Transcript of Proceedings

JUDGMENT

PRELIMINARY HEARING

© Copyright 1999


    APPEARANCES

     

    For the Appellant MS S ROBERTSON
    (of Counsel)
    Appearing under the
    Employment Law Appeal
    Advice Scheme
       


     

    JUDGE J HICKS QC: We propose to direct that this appeal proceed to a full hearing but it is necessary to say something briefly about the scope of the hearing, because of the form of the Notice of Appeal and also because of the fact that this is an adjourned preliminary hearing, there already having been a judgment of this Tribunal on the first stage of the preliminary hearing.

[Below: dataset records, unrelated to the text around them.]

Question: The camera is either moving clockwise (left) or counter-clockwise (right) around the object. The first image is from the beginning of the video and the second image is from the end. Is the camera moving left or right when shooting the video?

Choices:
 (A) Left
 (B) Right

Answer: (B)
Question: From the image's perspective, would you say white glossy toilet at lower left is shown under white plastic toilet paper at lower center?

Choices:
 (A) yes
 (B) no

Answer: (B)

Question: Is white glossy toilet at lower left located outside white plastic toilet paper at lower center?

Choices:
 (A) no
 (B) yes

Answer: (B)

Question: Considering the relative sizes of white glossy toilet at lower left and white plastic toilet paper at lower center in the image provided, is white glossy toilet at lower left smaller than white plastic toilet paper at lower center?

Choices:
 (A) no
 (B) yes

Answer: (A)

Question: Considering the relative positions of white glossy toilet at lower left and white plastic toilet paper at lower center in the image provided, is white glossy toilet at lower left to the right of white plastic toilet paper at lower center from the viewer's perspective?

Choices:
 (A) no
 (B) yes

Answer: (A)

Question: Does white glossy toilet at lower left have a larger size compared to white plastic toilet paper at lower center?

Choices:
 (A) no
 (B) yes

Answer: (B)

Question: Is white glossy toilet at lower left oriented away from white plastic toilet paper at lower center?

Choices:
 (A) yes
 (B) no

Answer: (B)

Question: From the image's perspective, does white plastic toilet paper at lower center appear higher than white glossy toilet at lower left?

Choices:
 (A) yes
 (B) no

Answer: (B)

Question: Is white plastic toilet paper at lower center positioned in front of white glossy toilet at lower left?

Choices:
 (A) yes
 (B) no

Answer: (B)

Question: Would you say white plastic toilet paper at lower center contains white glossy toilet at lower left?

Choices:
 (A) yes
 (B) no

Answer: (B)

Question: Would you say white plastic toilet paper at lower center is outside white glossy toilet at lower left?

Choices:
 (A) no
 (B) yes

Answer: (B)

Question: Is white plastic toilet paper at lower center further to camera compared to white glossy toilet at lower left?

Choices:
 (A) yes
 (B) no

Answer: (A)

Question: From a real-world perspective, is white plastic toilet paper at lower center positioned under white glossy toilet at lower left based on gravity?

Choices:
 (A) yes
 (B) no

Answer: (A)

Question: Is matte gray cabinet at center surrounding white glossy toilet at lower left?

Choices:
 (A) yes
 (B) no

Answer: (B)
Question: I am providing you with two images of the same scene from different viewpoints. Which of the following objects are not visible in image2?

  1. As to the form of the Notice of Appeal there are set out, in paragraph 11, a number of allegations of error of law. We have no doubt that, if professionally drafted, they might have been worded slightly differently but the substance of what is raised (and has been argued by Ms Robertson) can be derived from them and unless Ms Robertson wishes to apply for leave to amend, we would not seek to interfere by way of simply juggling with those words.
  2. Paragraph 12 raises a separate point, which for brevity has been called "the wrong comparator point" and, although Ms Robertson did not originally raise this as a separate argument she did, when directly asked, seek to support it, but after some discussion we gained the strong impression that she was prepared to accept that it raised nothing, or certainly nothing additional to paragraph 11, of any merit or importance. We agree, and direct that that paragraph shall not be pursued.
  3. The other matter arises because at the earlier hearing our colleagues who were then sitting took the view that, although the point described as "the estoppel point" was arguable, it would be purely academic if the Tribunal's alternative ground for their decision was unimpeachable and when Mr Clarke, then appearing for Miss Quashie, was asked what evidence or what lines of questioning the Tribunal prevented Miss Quashie from giving or pursuing, he was not in a position to answer. The Employment Appeal Tribunal therefore required Miss Quashie to swear an affidavit identifying, by reference to headings or some other convenient description, the evidence she alleges she was precluded from advancing and the lines of questioning which she alleges she was precluded from pursuing as a result of rulings of the Tribunal.
  4. Miss Quashie did indeed swear an affidavit, but we find great difficulty in seeing how it complies with the terms of that direction, except perhaps in one respect, namely the report of the Respondent's management enquiry, as to which it does seem plain from the Chairman's response that the Members of the Tribunal did read that document in whole and in full. The affidavit does however raise a number of what, on the face of it, would be serious allegations of bias and the like, which would found grounds of appeal if advanced substantively, but which play no part in the Notice of Appeal.
  5. In the event, since we have been persuaded by Ms Robertson that the Notice of Appeal in paragraph 11 does raise arguable grounds, irrespective of the questions asked by our colleagues at the earlier hearing, we consider that the appropriate course is that the appeal under paragraph 11 should simply go forward as it stands and that the affidavit should be disregarded, certainly in the sense that none of the fresh allegations made in it should be considered as independent grounds of appeal.